Every evil overlord these days needs a weapon of mass destruction and in this story, that weapon is the dreaded Kragle (aka Krazy Glue).  Once an army of ‘Micro-managers’ gets every piece in the perfect position, the plan is to Kragle them in place so that eventually the worlds will be permanently sealed in their most perfectly, perfect state.

As you can imagine, a hero emerges to save the Lego worlds from this grim fate.  He sets out on a mission to free the Lego people, encouraging them to unleash their inner ‘Master Builders,’ casting instructions aside, and intermixing pieces from various worlds to create unlimited construction possibilities.

For parents of my generation, the movie connects with our memory of the Lego of our youth and the sadness we feel about how Lego isn’t as fun as it once was.  Interestingly, although it’s us parents that mourn the loss of that historic Lego experience, it’s also us that, like the evil overlord in the Lego movie, are robbing it from our kids. 

It is us that demand instructions must be followed (‘at least once!’).  It is us that feels compelled to save that remarkable item once it’s built.  It is us that shudder when our kids dump the pieces on the living room floor and some of them tumble under the couch.

From a marketing perspective, the Lego Movie is admirable in its potential to drive demand for a decades old product.  However, its true brilliance lies in consumer insight into the barriers that will inhibit sustained demand. 

It was my kids who wanted to see the Lego Movie, but the more I think about it the more I realize that perhaps it wasn’t intended for kids after all.

1 thought on “LEGO, Parenting Mistakes, and a Stroke of Marketing Brilliance

  1. Hi Diane,

    I tried to use the “comment” link below but didn’t have any luck.
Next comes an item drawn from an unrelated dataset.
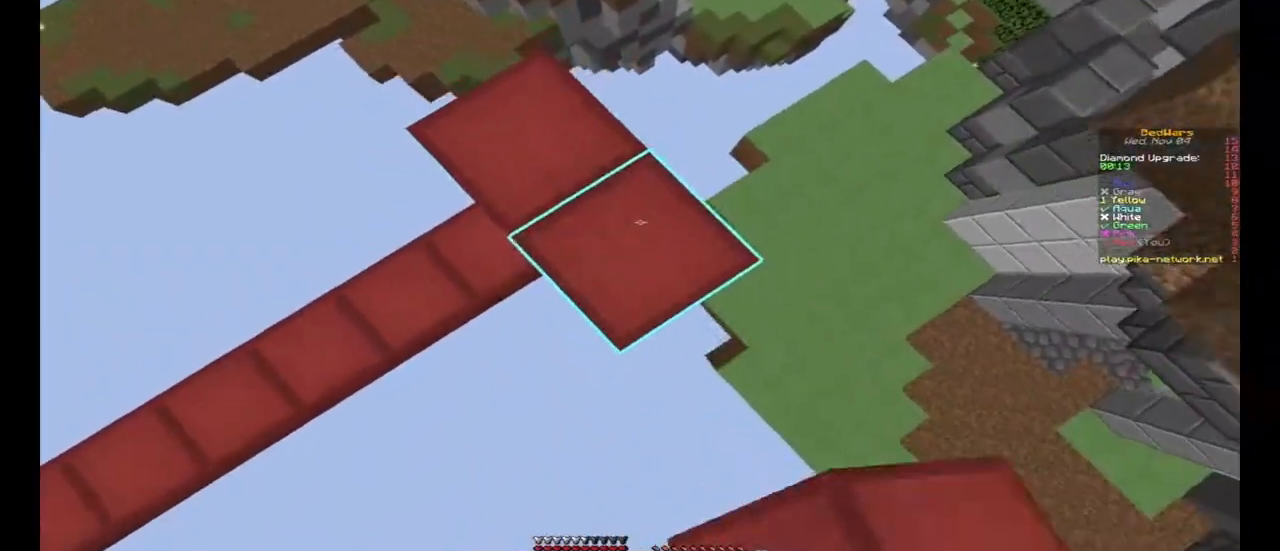
{"keys": ["d", "s"], "mouse": ["right"], "events": [[33, "mouse_right", "down"], [67, "mouse_right", "up"], [200, "space", "down"], [333, "mouse_right", "down"], [400, "mouse_right", "up"], [467, "mouse_right", "down"], [467, "space", "up"]]}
Just wanted to say your post almost made me want to see the movie! I think I can wait for it to come on TV. We didn’t have LEGO in our youth, so can’t relate on that level – but as adults we have put IKEA bookshelves together and that sounds like a similar experience to what you describe in your 6th paragraph “LEGO today contains what feels like a million different, highly specialized pieces….”

    Hope this finds the Williams’ family well, as we are here in Victoria.